WHAT TO DO: Please copy every line below that contains the string "same".

INFORMATION SUPPLIED:
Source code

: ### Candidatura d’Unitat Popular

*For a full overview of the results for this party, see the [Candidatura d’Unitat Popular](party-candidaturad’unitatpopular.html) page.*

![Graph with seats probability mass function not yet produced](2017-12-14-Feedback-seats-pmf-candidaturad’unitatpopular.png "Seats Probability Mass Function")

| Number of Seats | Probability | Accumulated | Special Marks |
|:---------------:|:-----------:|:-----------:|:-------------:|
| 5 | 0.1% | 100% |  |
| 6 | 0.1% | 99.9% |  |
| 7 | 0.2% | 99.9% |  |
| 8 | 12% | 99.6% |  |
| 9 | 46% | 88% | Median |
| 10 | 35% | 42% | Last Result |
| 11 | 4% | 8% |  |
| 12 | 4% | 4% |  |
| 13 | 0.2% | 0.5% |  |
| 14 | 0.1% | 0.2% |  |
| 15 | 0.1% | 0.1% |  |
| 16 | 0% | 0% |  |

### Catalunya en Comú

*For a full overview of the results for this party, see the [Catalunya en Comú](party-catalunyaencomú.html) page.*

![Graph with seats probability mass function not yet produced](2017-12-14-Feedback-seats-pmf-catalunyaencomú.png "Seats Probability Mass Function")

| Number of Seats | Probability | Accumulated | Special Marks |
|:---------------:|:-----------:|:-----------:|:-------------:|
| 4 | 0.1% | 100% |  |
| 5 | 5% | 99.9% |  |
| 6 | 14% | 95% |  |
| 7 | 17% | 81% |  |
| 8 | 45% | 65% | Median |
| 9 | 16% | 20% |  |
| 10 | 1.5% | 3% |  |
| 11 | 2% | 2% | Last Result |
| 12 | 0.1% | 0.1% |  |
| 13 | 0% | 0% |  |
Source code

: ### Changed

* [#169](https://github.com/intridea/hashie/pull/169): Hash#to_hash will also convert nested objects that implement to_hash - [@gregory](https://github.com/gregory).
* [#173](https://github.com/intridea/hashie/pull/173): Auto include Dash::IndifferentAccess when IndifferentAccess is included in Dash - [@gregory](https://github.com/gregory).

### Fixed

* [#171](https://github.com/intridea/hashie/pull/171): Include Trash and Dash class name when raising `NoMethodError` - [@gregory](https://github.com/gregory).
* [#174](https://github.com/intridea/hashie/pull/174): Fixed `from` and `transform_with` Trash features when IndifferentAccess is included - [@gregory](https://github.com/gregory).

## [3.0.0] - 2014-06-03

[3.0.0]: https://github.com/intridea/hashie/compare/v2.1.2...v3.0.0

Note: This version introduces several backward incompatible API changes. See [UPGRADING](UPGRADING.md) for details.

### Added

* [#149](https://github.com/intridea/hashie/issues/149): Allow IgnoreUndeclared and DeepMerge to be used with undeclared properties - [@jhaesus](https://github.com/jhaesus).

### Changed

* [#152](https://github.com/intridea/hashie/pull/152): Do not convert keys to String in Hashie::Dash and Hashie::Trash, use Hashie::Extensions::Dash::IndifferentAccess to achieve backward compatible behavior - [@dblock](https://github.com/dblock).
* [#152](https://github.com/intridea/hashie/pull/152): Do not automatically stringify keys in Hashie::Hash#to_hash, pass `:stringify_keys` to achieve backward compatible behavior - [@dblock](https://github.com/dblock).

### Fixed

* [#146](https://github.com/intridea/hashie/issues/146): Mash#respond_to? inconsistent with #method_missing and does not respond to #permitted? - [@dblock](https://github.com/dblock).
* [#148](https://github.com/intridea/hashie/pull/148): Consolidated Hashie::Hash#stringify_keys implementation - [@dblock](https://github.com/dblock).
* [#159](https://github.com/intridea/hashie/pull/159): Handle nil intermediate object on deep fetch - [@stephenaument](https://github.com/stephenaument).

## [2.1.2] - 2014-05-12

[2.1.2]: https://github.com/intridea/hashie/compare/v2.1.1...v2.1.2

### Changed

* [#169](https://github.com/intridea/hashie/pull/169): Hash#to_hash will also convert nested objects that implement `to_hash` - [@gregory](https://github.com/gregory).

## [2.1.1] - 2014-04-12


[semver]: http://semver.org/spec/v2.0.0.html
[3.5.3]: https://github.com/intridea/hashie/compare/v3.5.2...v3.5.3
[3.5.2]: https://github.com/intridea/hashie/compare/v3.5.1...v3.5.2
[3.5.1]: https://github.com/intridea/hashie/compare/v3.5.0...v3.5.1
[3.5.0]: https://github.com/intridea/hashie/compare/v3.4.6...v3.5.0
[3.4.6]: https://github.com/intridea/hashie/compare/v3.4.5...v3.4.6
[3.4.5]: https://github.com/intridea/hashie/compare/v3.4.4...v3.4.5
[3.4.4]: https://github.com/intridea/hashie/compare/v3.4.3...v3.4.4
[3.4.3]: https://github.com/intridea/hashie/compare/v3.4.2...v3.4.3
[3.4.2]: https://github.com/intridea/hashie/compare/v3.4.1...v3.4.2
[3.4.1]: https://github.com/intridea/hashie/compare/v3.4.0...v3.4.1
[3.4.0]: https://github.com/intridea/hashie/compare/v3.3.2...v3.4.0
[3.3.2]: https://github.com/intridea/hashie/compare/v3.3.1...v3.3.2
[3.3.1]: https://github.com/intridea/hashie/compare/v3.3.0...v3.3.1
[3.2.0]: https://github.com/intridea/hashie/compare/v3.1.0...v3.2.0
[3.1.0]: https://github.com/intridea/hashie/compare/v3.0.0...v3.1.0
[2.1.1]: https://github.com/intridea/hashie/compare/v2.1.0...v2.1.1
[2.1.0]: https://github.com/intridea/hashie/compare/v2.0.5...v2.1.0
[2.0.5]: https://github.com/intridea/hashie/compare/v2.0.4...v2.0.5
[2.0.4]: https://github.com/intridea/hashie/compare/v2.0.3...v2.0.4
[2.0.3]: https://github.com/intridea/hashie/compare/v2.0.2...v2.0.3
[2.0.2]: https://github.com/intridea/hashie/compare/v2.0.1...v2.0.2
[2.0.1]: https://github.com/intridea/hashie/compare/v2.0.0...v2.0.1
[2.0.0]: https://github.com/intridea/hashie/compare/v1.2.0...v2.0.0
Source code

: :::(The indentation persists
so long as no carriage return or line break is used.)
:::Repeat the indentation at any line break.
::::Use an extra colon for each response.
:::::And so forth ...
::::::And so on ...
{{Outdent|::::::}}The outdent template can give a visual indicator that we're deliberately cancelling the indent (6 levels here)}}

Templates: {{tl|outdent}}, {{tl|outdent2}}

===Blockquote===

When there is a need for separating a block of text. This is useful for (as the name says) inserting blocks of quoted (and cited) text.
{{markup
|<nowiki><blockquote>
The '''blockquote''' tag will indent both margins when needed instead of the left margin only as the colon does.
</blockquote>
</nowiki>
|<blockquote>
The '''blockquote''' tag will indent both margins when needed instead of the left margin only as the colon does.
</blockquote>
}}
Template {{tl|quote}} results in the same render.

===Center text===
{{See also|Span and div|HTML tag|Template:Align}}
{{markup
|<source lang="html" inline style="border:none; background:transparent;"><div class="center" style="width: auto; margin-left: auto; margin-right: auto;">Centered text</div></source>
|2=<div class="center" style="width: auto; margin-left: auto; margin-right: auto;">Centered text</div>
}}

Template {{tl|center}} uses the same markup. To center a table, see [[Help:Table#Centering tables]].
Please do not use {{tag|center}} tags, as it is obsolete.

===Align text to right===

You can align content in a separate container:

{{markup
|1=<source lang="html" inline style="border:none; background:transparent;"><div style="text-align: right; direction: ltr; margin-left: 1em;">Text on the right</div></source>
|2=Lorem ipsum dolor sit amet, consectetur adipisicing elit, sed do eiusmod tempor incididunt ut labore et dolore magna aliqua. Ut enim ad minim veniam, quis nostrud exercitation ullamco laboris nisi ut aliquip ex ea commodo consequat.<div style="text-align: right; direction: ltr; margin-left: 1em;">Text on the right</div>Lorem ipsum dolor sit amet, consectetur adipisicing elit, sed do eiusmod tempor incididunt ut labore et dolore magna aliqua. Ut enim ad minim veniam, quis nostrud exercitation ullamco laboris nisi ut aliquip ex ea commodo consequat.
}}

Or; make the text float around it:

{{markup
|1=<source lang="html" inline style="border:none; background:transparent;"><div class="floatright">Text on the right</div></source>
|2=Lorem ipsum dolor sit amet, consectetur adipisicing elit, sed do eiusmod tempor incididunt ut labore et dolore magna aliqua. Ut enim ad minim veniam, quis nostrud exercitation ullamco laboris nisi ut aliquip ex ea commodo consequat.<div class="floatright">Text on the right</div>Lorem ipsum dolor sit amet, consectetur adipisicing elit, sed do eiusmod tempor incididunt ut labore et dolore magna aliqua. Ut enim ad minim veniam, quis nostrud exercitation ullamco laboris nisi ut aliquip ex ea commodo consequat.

YOUR RESPONSE:
Template {{tl|quote}} results in the same render.
Template {{tl|center}} uses the same markup. To center a table, see [[Help:Table#Centering tables]].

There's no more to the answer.